## [Job]
Please put the material below into a numbered list, from its first line to the line with "Prefeito de Manaus", both included, and leave out blank lines.

## [Records shown]
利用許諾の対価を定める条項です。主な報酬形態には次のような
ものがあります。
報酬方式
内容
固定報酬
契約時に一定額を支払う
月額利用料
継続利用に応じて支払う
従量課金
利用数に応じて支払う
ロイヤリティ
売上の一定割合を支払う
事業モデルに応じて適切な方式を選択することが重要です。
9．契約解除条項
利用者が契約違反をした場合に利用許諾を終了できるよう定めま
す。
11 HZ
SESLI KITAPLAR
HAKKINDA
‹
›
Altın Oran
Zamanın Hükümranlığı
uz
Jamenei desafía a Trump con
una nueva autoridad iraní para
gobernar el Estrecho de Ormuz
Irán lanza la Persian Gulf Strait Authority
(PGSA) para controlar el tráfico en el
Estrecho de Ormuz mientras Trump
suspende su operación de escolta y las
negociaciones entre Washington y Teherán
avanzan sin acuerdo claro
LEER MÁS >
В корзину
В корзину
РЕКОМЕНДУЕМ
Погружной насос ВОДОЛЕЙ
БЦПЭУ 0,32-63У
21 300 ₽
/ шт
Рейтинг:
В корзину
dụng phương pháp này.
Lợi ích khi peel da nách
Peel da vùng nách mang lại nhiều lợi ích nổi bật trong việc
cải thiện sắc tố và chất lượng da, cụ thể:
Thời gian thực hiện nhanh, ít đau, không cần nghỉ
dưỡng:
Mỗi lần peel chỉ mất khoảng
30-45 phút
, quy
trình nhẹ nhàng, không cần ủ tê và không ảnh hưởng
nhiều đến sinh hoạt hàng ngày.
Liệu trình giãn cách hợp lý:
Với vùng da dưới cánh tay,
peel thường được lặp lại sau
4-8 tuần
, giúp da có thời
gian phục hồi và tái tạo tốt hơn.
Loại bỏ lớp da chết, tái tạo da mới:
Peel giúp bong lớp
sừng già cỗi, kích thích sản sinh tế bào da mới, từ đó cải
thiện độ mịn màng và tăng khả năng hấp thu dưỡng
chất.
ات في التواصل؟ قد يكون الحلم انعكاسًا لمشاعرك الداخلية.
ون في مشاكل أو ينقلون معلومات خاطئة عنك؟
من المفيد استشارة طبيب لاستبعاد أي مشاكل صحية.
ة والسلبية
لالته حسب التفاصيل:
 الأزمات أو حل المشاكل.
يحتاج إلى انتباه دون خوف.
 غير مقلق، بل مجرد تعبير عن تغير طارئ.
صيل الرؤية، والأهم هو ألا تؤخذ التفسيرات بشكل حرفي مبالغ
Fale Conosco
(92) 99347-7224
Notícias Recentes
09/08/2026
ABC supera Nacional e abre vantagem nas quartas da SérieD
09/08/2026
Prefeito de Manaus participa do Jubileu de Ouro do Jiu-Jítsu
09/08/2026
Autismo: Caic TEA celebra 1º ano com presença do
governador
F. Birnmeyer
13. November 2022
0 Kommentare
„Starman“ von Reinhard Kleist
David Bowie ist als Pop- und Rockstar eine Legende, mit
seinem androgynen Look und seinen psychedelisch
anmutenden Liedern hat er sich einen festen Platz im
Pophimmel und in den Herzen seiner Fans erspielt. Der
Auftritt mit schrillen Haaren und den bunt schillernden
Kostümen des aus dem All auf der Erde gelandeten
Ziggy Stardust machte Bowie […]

## [Written solution]
1. 利用許諾の対価を定める条項です。主な報酬形態には次のような
2. ものがあります。
3. 報酬方式
4. 内容
5. 固定報酬
6. 契約時に一定額を支払う
7. 月額利用料
8. 継続利用に応じて支払う
9. 従量課金
10. 利用数に応じて支払う
11. ロイヤリティ
12. 売上の一定割合を支払う
13. 事業モデルに応じて適切な方式を選択することが重要です。
14. 9．契約解除条項
15. 利用者が契約違反をした場合に利用許諾を終了できるよう定めま
16. す。
17. 11 HZ
18. SESLI KITAPLAR
19. HAKKINDA
20. ‹
21. ›
22. Altın Oran
23. Zamanın Hükümranlığı
24. uz
25. Jamenei desafía a Trump con
26. una nueva autoridad iraní para
27. gobernar el Estrecho de Ormuz
28. Irán lanza la Persian Gulf Strait Authority
29. (PGSA) para controlar el tráfico en el
30. Estrecho de Ormuz mientras Trump
31. suspende su operación de escolta y las
32. negociaciones entre Washington y Teherán
33. avanzan sin acuerdo claro
34. LEER MÁS >
35. В корзину
36. В корзину
37. РЕКОМЕНДУЕМ
38. Погружной насос ВОДОЛЕЙ
39. БЦПЭУ 0,32-63У
40. 21 300 ₽
41. / шт
42. Рейтинг:
43. В корзину
44. dụng phương pháp này.
45. Lợi ích khi peel da nách
46. Peel da vùng nách mang lại nhiều lợi ích nổi bật trong việc
47. cải thiện sắc tố và chất lượng da, cụ thể:
48. Thời gian thực hiện nhanh, ít đau, không cần nghỉ
49. dưỡng:
50. Mỗi lần peel chỉ mất khoảng
51. 30-45 phút
52. , quy
53. trình nhẹ nhàng, không cần ủ tê và không ảnh hưởng
54. nhiều đến sinh hoạt hàng ngày.
55. Liệu trình giãn cách hợp lý:
56. Với vùng da dưới cánh tay,
57. peel thường được lặp lại sau
58. 4-8 tuần
59. , giúp da có thời
60. gian phục hồi và tái tạo tốt hơn.
61. Loại bỏ lớp da chết, tái tạo da mới:
62. Peel giúp bong lớp
63. sừng già cỗi, kích thích sản sinh tế bào da mới, từ đó cải
64. thiện độ mịn màng và tăng khả năng hấp thu dưỡng
65. chất.
66. ات في التواصل؟ قد يكون الحلم انعكاسًا لمشاعرك الداخلية.
67. ون في مشاكل أو ينقلون معلومات خاطئة عنك؟
68. من المفيد استشارة طبيب لاستبعاد أي مشاكل صحية.
69. ة والسلبية
70. لالته حسب التفاصيل:
71.  الأزمات أو حل المشاكل.
72. يحتاج إلى انتباه دون خوف.
73.  غير مقلق، بل مجرد تعبير عن تغير طارئ.
74. صيل الرؤية، والأهم هو ألا تؤخذ التفسيرات بشكل حرفي مبالغ
75. Fale Conosco
76. (92) 99347-7224
77. Notícias Recentes
78. 09/08/2026
79. ABC supera Nacional e abre vantagem nas quartas da SérieD
80. 09/08/2026
81. Prefeito de Manaus participa do Jubileu de Ouro do Jiu-Jítsu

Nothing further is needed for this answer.